* [Problems to work on]:
1. Give every YouTube video ID that appears in the video links of the forum thread.
2. According to the forum thread, on what date did the user laboratory post?
3. Retype the forum thread word for word, starting at "## laboratory (Mar" and ending at "mygirls (Mar 15, 2011)".

# I Want To Have Sex With Your Vagina.



## W N L (Mar 10, 2011)

Very offensive, at the same point, very funny at first, dragged out after, but give your $.02


[video=youtube;jvjDr8KKtsE]http://www.youtube.com/watch?v=jvjDr8KKtsE[/video]


----------



## TokeSmoker420 (Mar 10, 2011)

dumbest thing ive ever seen lmao, this guy should be in the next borat movie


----------



## beardo (Mar 10, 2011)

W N L said:


> *I want to have sex with your vagina....*


I feel the same way........mmmmmmmm I want to eat out now


----------



## W N L (Mar 10, 2011)

its dumb, but dumb enough to make you chuckle.


----------



## beardo (Mar 10, 2011)

W N L said:


> its dumb, but dumb enough to make you chuckle.


 It's good first date material, so she dosen't get the wrong idea


----------



## jointed (Mar 10, 2011)

Nice socks! lol Where were the sandals to go with em. lol


----------



## W N L (Mar 10, 2011)

beardo said:


> It's good first date material, so she dosen't get the wrong idea


LOL , straight and to the point baby.


----------



## bunnyface (Mar 11, 2011)

best bit,,' Im the Hulk Hogan of slamming muff'...


----------



## W N L (Mar 11, 2011)

..It gives girls orgasms


----------



## ESR360 (Mar 11, 2011)

my dick is like an airplane, it gives girls orgasms. That's quality


----------



## W N L (Mar 11, 2011)

ESR360 said:


> my dick is like an airplane, it gives girls orgasms. That's quality


  Its just so fucking random and out there.. A bit of his other shit is good. I will post a GOOD one.


----------



## secretweapon (Mar 11, 2011)

Women are equal and they deserve respect, just kidding they should suck my Dick, vag....


----------



## VER D (Mar 11, 2011)

[video=youtube;qqXi8WmQ_WM]http://www.youtube.com/watch?v=qqXi8WmQ_WM&feature=relmfu[/video]
can forget the original


----------



## laboratory (Mar 15, 2011)

[video=youtube;lQlIhraqL7o]http://www.youtube.com/watch?v=lQlIhraqL7o[/video]

And the after sex song..


----------



## mygirls (Mar 15, 2011)

well thats my favorite place to eat IS AT THE *Y*


----------

* [Dataset content]:

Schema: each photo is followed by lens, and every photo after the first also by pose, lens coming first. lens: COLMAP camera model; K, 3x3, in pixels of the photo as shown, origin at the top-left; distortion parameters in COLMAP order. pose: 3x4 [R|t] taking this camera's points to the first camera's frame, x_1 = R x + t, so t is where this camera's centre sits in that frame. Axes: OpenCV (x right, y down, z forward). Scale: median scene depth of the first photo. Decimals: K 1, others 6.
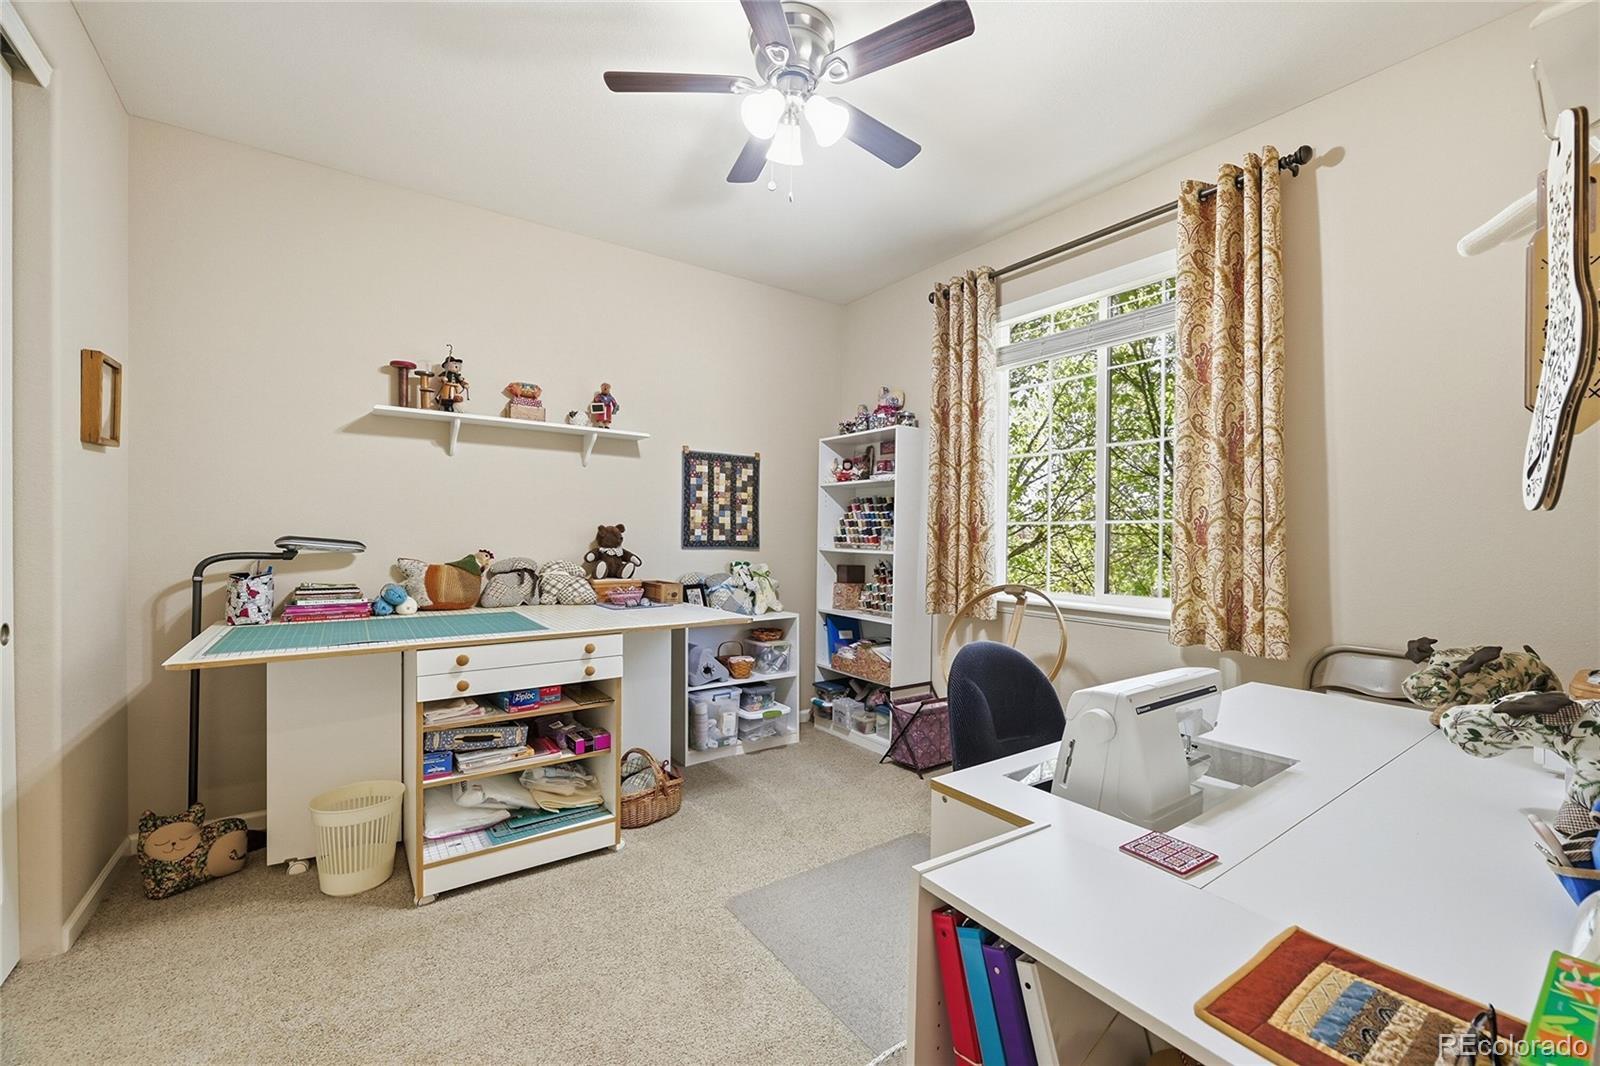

* [Expected results]:
1.
jvjDr8KKtsE
qqXi8WmQ_WM
lQlIhraqL7o

2. Mar 15, 2011

3.
## laboratory (Mar 15, 2011)

[video=youtube;lQlIhraqL7o]http://www.youtube.com/watch?v=lQlIhraqL7o[/video]

And the after sex song..


----------



## mygirls (Mar 15, 2011)